PHOTO: The construction site of the Berlin Palace in Berlin is shown, May 22, 2013.

The cornerstone was laid on Wednesday on the reconstruction of the Berlin palace that was once home to Prussian rulers. The need for such a structure is debatable, and funding looks shaky. It could become yet another addition to Germany's collection of cursed construction projects.

It is difficult to determine which of Germany's trio of construction-project nightmares is the most embarrassing.

Is it the Elbe Philharmonic Concert Hall in Hamburg, a stunning new structure that was supposed to be finished in 2010 at a cost of €114 million ($151 million) to taxpayers -- but which will actually be opened in 2017, with a public price tag of €780 million?

Or is it the new, subterranean train station in Stuttgart that is €2 billion over-budget, under-loved and of questionable utility?

Or does Berlin's new international airport get the nod, a project which has been delayed so many times that there currently is no opening date scheduled -- and which costs millions each month because nobody can figure out how to turn off the lights?

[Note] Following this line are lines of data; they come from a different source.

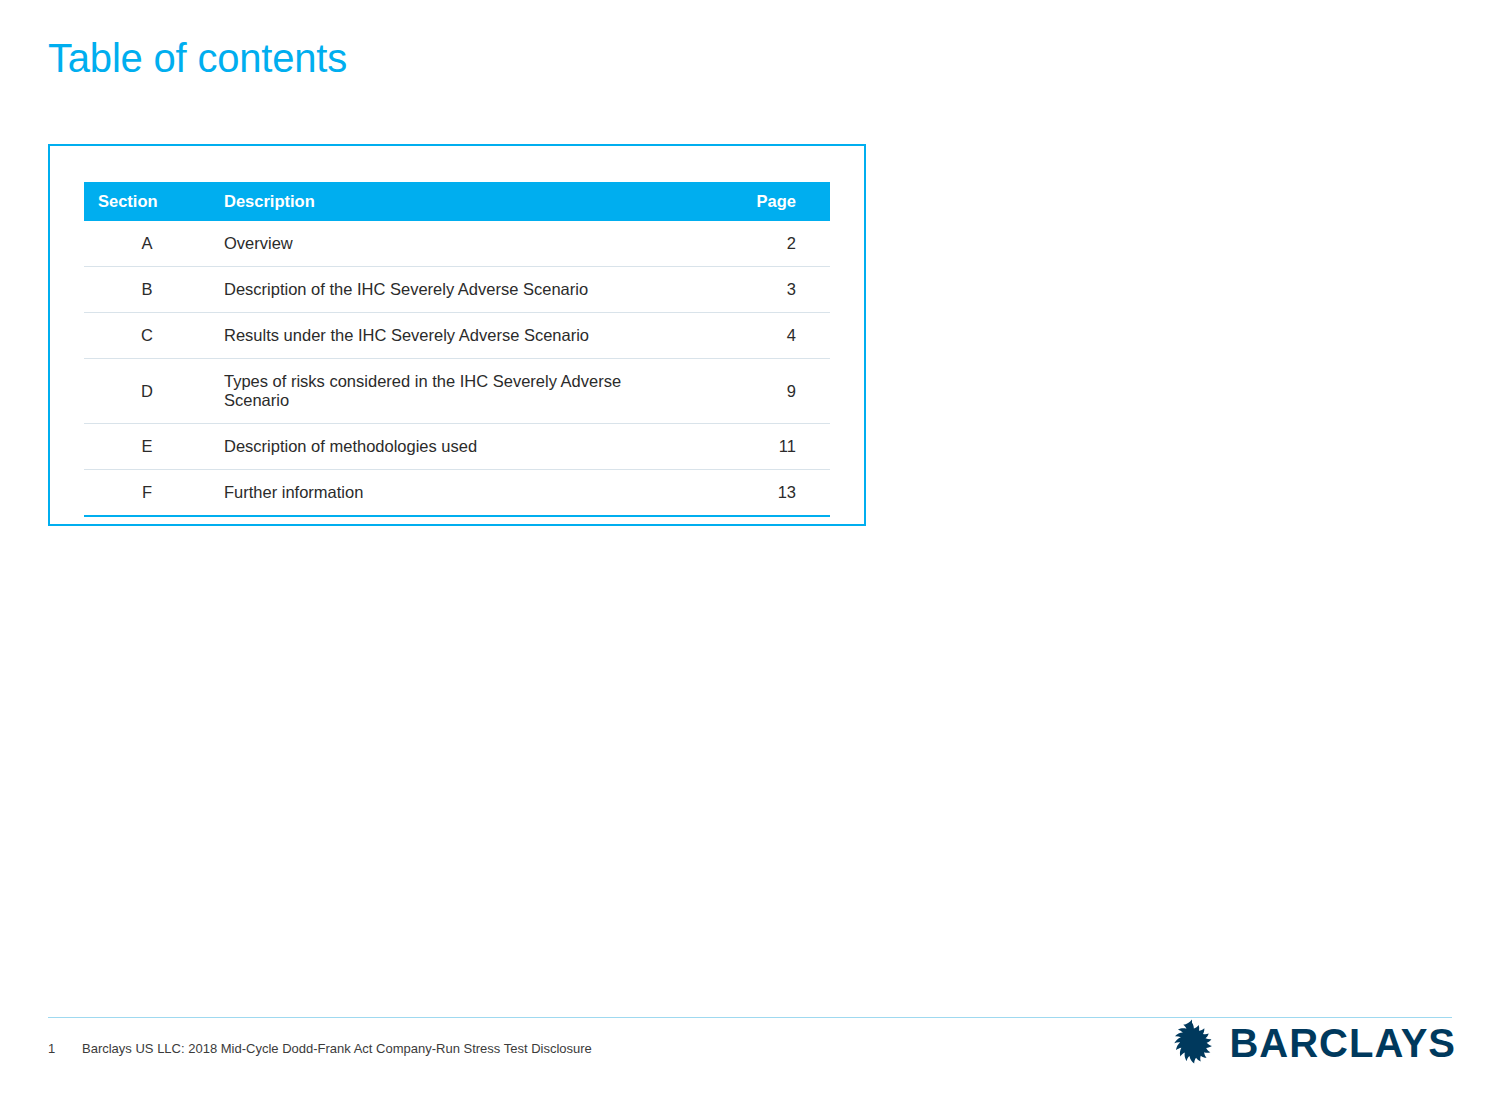Table of contents
| Section | Description | Page |
| --- | --- | --- |
| A | Overview | 2 |
| B | Description of the IHC Severely Adverse Scenario | 3 |
| C | Results under the IHC Severely Adverse Scenario | 4 |
| D | Types of risks considered in the IHC Severely Adverse Scenario | 9 |
| E | Description of methodologies used | 11 |
| F | Further information | 13 |
1 Barclays US LLC: 2018 Mid-Cycle Dodd-Frank Act Company-Run Stress Test Disclosure
BARCLAYS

It is a difficult choice, to be sure. And this week, it potentially became even harder with the addition of another large project seemingly destined to join Germany's blacklist of construction catastrophes. On Wednesday, the cornerstone for the reconstructed Berliner Schloss was laid in the heart of the German capital despite myriad questions regarding the need for such an expensive replica of the seat of Prussian power. But the real questions surround the project's funding: It is still, two years after federal and state funds were made available, not yet clear who will pick up a significant chunk of the tab.

Funding the Façade

The new structure is supposed to look a lot like the old, the seat of Prussian power that was heavily damaged in World War II and completely demolished in 1950 to make way for the Palast der Republik, which housed communist East Germany's parliament. Indeed, the winning design, submitted by the less-than-famous Italian architect Franco Stella in 2008, calls for a façade on three sides that will be remarkably similar to the original (the fourth side facing the Spree River is to be a modern concrete-and-glass exterior).

It took a further three years, and a significant amount of highly public bickering, for Germany's parliament to finally agree to fund the project, to the tune of €478 million, with the city-state of Berlin committing to an additional €32 million. The final price tag, however, is supposed to be €590 million.

The €80 million gap, of course, is by design. That is how much the historically accurate façade is supposed to cost -- and it is a sum that project backers have pledged will be covered by private donations. Indeed, according to Wilhelm von Boddien, who heads up the foundation promoting the palace, the donations are flowing in. An additional €28.5 million is to be raised for the dome.

As it turns out, however, von Boddien's confidence is slightly misplaced. Thus far, only some €10 million in private donations have been made available. Even more problematic, contracts for façade construction have to be in place by the end of the year so as to guarantee that the palace will be finished by 2018, as planned.

Bringing Back 'Iron Tooth'

SPIEGEL has learned that, in order to make up for the shortfall, the German government has pledged provisional funding, even as there is no guarantee that private donations will ever be sufficient to repay taxpayers for their largesse.